Кстати, вопрос по ходу дела: если многих лидеров приходится развенчивать по много лет, как понимать утверждение, что «удалось добиться выполнения всеми правонарушителями норм выработки»? Мягко говоря, одно с другим не вяжется…

К тому же начальник УЛИТУ малость покривил душой, заявляя в 1992 году о «перевоспитании» осуждённого Сидоренко. Уже в следующем году начальник «Белого лебедя» майор внутренней службы Александр Шерстобаев случайно проговорился:

Недавно пришлось наказать Рогова. Я делал обход, зашёл в камеру, там Рогов и Сидоренко. Последний не встал при моём появлении.
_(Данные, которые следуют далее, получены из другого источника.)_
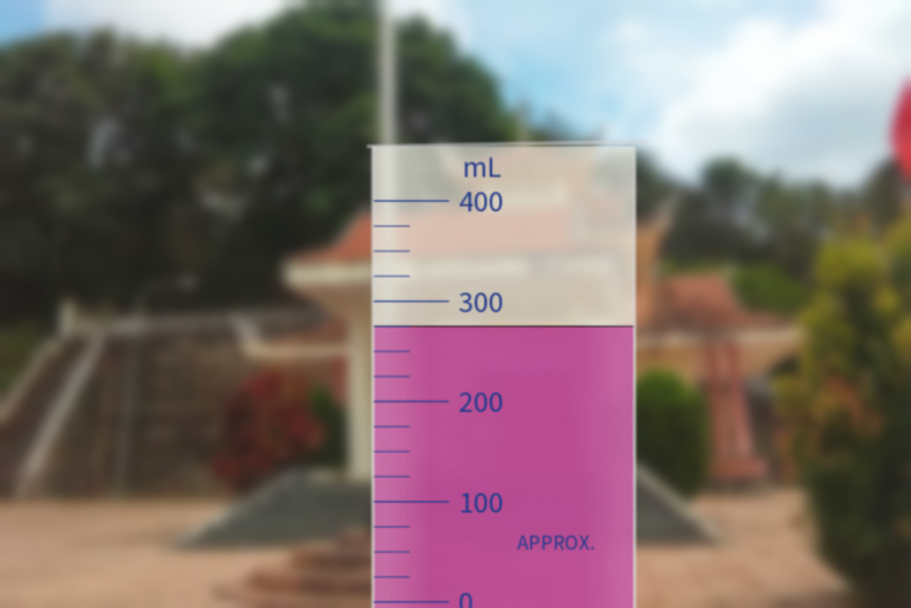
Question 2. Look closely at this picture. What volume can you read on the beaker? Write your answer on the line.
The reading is 275 mL
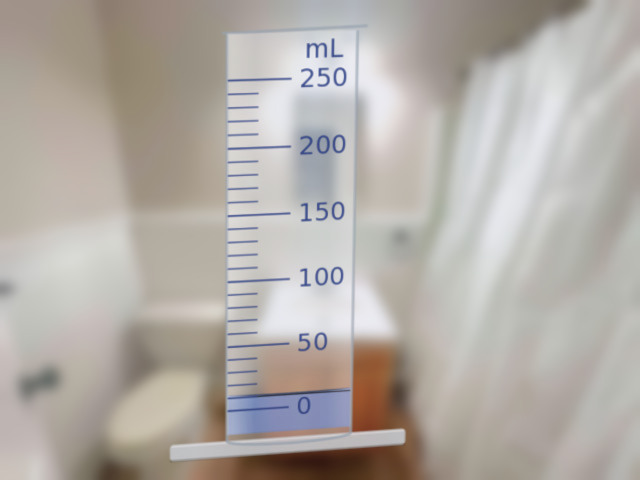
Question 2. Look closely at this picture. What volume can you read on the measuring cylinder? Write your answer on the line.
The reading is 10 mL
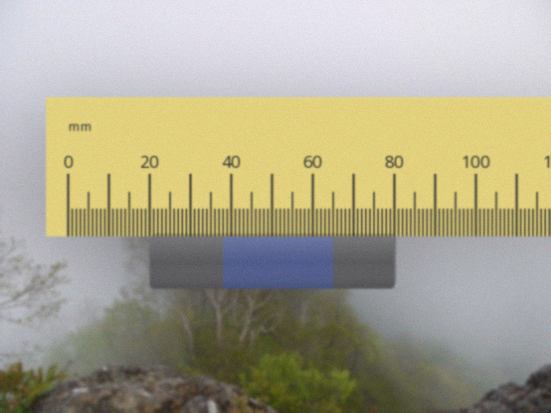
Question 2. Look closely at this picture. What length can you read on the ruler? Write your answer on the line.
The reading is 60 mm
Рогов бросил мне: «Места мало!» В результате получил десять суток штрафного изолятора в одиночке…(«Серые будни «Белого лебедя»)

Значит, «исправившийся» Сидоренко может позволить себе не вставать при появлении начальника ИТУ?! Поступок вызывающий даже в обычной колонии — тем более в «воровской крытке»! Ой, не вяжется что-то у «воспитателей»…

Зная историю «воровского братства», психологию «воров», приходится сомневаться, что их можно «сломать» «строго по закону» (как утверждал сам Снырцев). Если уж в обычных «зонах» никогда не стеснялись в средствах, то «Белому лебедю» просто по статусу положено!

Ну не будет настоящий «вор» или «авторитет» «ломаться» только потому, что ему якобы «перекрыли каналы информации» и «дороги» с волей! Тем более что такое «перекрытие» — не более чем миф. Это даже в лучшие времена косвенно признавал сам Снырцев, рапортуя:

Очень трудно поддаётся нашему воздействию «вор» Кутателадзе… Его щупальцы простираются далеко за пределы колоний нашей области… Существующие каналы связи Кутателадзе со «свободой» надёжно контролируются администрацией центра.

Но если «дорога» одного «авторитета» контролируется администрацией, это не значит, что она контролирует все подобные нелегальные связи. Это практически неосуществимо. Что и показали дальнейшие события.

В августе 1992 года начальник Усольского УЛИТУ Василий Снырцев с гордостью рапортовал о том, что «в течение всего времени существования в профилактическом центре не допущено ни одного преступления». И следом, в ноябре того же года, в «Белом лебеде» рвануло с такой силой, что грохот разнёсся по всей стране. Рвануло и в прямом, и в переносном смысле.